Regulatory and Patent Outlook

The patent status and regulatory pathway influence future pricing and exclusivity. Roche/Sanofi’s biosimilars have yet to reach the market, suggesting longer exclusivity for Atezolizumab. The expiration of relevant patents in late 2020s or early 2030s could catalyze market dynamics, including price reductions.

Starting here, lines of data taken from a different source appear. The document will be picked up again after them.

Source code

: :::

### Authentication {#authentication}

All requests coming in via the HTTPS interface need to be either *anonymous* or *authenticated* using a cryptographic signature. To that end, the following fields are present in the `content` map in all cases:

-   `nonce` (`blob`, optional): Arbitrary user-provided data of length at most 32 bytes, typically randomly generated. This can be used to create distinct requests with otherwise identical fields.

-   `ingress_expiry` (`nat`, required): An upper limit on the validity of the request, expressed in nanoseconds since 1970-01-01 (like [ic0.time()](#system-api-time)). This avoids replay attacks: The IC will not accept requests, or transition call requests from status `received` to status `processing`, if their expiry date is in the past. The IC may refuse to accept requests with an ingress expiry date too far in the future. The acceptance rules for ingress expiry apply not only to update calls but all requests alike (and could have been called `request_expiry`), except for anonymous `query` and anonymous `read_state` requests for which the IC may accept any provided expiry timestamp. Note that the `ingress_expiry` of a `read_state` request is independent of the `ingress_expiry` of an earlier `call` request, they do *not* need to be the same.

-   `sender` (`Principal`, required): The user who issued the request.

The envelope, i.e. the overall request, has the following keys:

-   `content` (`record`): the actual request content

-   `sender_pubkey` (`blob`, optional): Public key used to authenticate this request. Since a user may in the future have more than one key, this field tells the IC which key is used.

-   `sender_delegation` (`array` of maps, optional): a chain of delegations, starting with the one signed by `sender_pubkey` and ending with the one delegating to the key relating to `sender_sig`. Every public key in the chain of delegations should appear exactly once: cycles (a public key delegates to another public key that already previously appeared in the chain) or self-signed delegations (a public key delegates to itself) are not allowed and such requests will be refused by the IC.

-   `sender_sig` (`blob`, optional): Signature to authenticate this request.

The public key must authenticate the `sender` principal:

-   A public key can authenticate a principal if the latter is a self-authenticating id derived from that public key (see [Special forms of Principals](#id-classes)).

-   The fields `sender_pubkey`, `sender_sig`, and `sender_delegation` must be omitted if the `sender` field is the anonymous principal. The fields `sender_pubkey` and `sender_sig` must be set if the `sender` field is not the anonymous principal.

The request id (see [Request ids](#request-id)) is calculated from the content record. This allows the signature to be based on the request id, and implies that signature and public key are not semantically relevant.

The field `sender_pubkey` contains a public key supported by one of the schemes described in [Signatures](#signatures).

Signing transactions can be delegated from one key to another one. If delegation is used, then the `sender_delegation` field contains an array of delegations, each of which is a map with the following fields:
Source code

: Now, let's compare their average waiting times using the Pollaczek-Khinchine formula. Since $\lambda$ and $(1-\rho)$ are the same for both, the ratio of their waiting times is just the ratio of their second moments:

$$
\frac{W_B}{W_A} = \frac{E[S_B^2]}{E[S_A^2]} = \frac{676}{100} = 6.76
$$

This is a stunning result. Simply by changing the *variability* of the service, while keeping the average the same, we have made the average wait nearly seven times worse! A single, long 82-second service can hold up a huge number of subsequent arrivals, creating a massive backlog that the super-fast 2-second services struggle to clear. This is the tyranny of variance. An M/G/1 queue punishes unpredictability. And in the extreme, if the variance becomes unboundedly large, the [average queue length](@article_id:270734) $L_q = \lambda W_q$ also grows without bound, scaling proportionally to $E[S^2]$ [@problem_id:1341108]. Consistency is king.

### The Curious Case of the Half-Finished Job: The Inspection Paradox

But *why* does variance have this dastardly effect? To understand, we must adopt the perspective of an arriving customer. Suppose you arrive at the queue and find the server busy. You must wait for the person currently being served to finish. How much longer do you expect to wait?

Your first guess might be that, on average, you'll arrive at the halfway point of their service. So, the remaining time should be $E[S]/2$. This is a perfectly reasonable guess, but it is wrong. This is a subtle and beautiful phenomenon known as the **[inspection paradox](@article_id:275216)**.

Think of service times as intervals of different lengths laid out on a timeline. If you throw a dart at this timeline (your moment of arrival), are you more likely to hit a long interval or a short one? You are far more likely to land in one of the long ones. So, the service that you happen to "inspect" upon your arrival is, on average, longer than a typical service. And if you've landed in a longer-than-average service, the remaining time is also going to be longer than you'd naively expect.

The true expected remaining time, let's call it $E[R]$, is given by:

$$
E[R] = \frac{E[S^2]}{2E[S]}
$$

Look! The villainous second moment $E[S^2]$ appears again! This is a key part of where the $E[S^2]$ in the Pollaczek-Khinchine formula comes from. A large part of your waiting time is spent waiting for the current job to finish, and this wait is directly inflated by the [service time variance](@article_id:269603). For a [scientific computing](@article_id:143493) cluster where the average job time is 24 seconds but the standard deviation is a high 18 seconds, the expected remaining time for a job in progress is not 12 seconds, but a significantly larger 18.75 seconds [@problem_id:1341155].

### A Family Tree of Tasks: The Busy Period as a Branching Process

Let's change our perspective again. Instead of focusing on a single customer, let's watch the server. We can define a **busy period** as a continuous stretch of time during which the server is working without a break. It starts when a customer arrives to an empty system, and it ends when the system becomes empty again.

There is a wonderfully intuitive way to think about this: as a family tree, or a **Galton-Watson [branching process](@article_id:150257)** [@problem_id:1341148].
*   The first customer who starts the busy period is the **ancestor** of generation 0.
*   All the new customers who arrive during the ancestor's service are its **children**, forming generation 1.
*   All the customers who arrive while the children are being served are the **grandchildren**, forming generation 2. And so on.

Strategic Implications for Stakeholders

• Pharmaceutical companies should monitor upcoming biosimilar approvals closely.
• Investors can anticipate sustained revenues until patent expiry, followed by potential market commoditization.
• Healthcare providers need to adapt to evolving treatment guidelines incentivized by cost-effective practices.

Key Takeaways

• Market growth for Atezolizumab remains strong given expanding indications and combination regimens.
• Pricing is currently high, with prices generally in the USD 10,000–14,000 per infusion range, supported by high clinical efficacy and limited biosimilar competition.
• Long-term outlook indicates potential price erosion following patent expiration circa 2031, compounded by biosimilar involvement and evolving reimbursement policies.
• Competitiveness relies on clinical efficacy, combination strategies, and regional regulatory landscapes.
• Innovation and pipeline expansion are critical to maintaining market share amid increasing competition and cost-containment pressures.

FAQs

1. When is the patent for Atezolizumab expected to expire?
Patent protections for Atezolizumab are anticipated to expire around 2031, opening pathways for biosimilar entrants that could significantly reduce prices.

2. How does Atezolizumab compare to other ICIs in the market?
Atezolizumab offers similar efficacy profiles to nivolumab and pembrolizumab but often faces stiffer competition due to broader indications and longer market presence of competitors.

3. What are the primary factors influencing its current pricing?
Pricing is influenced by clinical efficacy, approval for multiple indications, market demand, reimbursement negotiations, and lack of immediate biosimilar competition.

4. Are biosimilars expected to impact Atezolizumab's market significantly?
Yes. Once biosimilars are approved and enter the market post-patent expiry, significant price reductions and increased market competition are anticipated.

5. What future developments could alter the market for NDC 82009-0037?
New indications, combination therapy approvals, advances in immunotherapy, and biosimilar entry will shape the future landscape and pricing strategies.

Sources

[^1]: U.S. Food & Drug Administration. (2016). Tecentriq (Atezolizumab) Approval.
[^2]: MarketsandMarkets. (2023). Oncology Drugs Market by Therapeutic Approach, Region - Global Forecast to 2030.
[^3]: EvaluatePharma. (2023). Top Oncology Drugs Market Share & Trends.
[^4]: IQVIA Institute. (2023). The Future of Oncology Drug Pricing and Access.